PROBLEM STATEMENT: Print every entry below exactly, leaving out the pictures.

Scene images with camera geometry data
+++++

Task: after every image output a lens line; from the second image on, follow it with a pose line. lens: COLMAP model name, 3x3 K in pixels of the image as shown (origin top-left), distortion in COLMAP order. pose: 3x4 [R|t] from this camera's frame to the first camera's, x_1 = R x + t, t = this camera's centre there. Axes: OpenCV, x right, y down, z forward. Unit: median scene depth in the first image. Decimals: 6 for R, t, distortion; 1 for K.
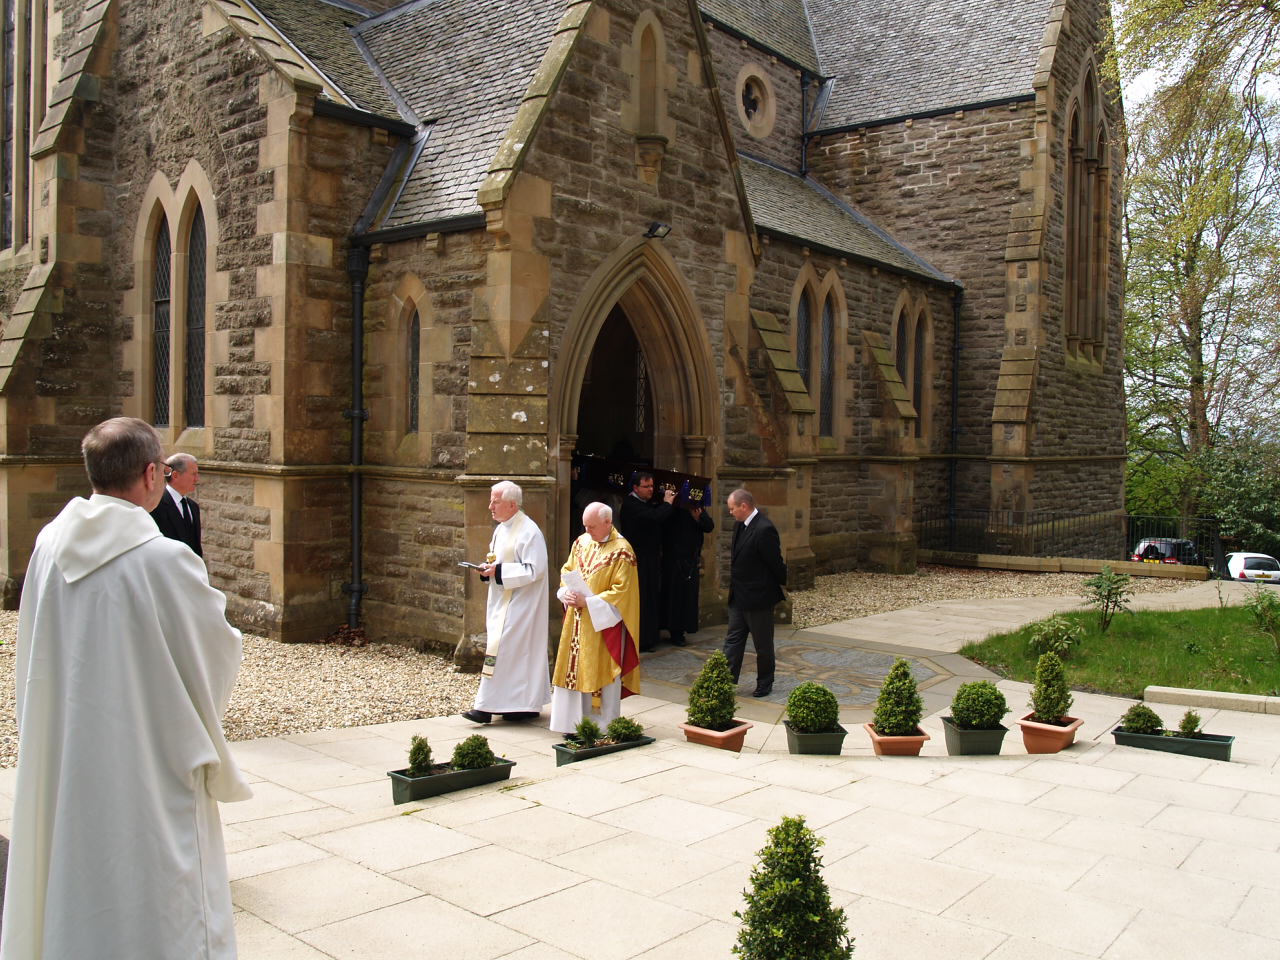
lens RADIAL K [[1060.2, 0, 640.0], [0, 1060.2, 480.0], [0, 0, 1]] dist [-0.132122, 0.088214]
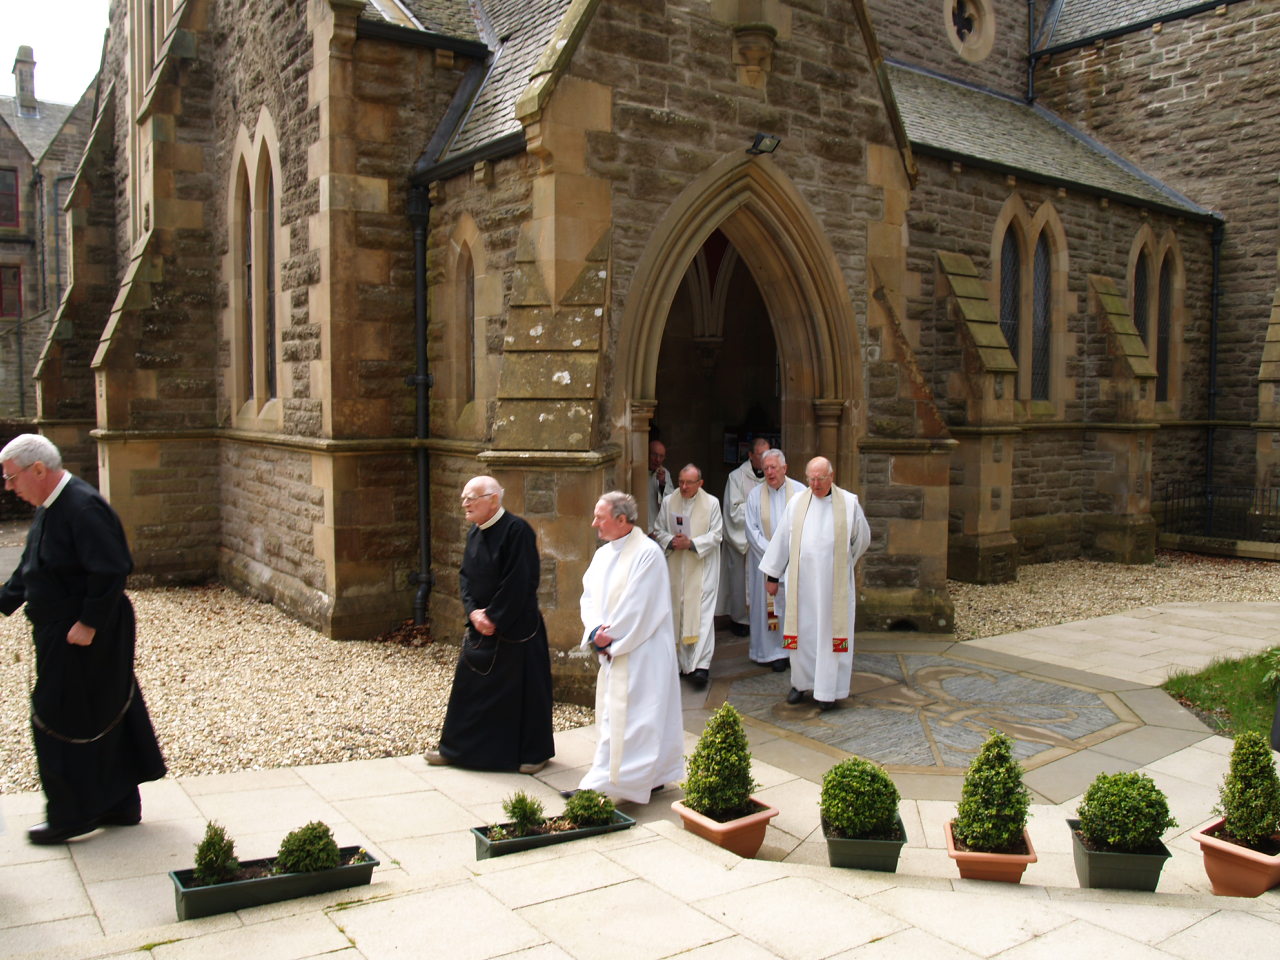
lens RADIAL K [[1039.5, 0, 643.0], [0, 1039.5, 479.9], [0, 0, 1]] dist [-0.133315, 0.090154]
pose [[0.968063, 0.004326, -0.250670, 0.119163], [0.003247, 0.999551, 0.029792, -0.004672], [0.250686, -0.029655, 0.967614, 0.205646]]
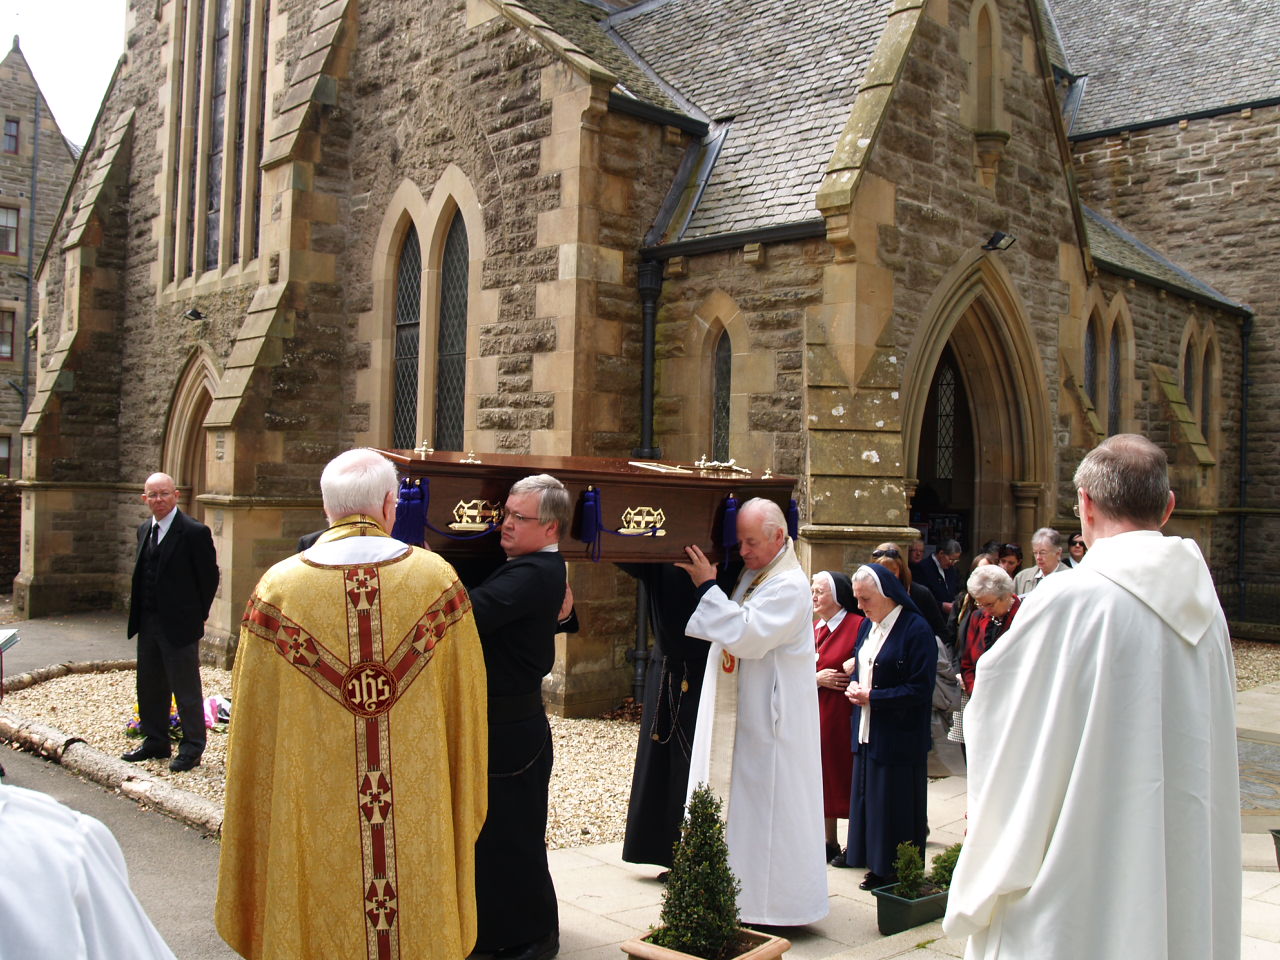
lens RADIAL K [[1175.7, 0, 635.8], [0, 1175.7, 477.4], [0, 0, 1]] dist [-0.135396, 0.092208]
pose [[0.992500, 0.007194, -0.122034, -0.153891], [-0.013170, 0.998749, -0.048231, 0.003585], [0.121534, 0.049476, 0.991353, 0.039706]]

+++++

SOLUTION BELOW:
Task: after every image output a lens line; from the second image on, follow it with a pose line. lens: COLMAP model name, 3x3 K in pixels of the image as shown (origin top-left), distortion in COLMAP order. pose: 3x4 [R|t] from this camera's frame to the first camera's, x_1 = R x + t, t = this camera's centre there. Axes: OpenCV, x right, y down, z forward. Unit: median scene depth in the first image. Decimals: 6 for R, t, distortion; 1 for K.
lens RADIAL K [[1060.2, 0, 640.0], [0, 1060.2, 480.0], [0, 0, 1]] dist [-0.132122, 0.088214]
lens RADIAL K [[1039.5, 0, 643.0], [0, 1039.5, 479.9], [0, 0, 1]] dist [-0.133315, 0.090154]
pose [[0.968063, 0.004326, -0.250670, 0.119163], [0.003247, 0.999551, 0.029792, -0.004672], [0.250686, -0.029655, 0.967614, 0.205646]]
lens RADIAL K [[1175.7, 0, 635.8], [0, 1175.7, 477.4], [0, 0, 1]] dist [-0.135396, 0.092208]
pose [[0.992500, 0.007194, -0.122034, -0.153891], [-0.013170, 0.998749, -0.048231, 0.003585], [0.121534, 0.049476, 0.991353, 0.039706]]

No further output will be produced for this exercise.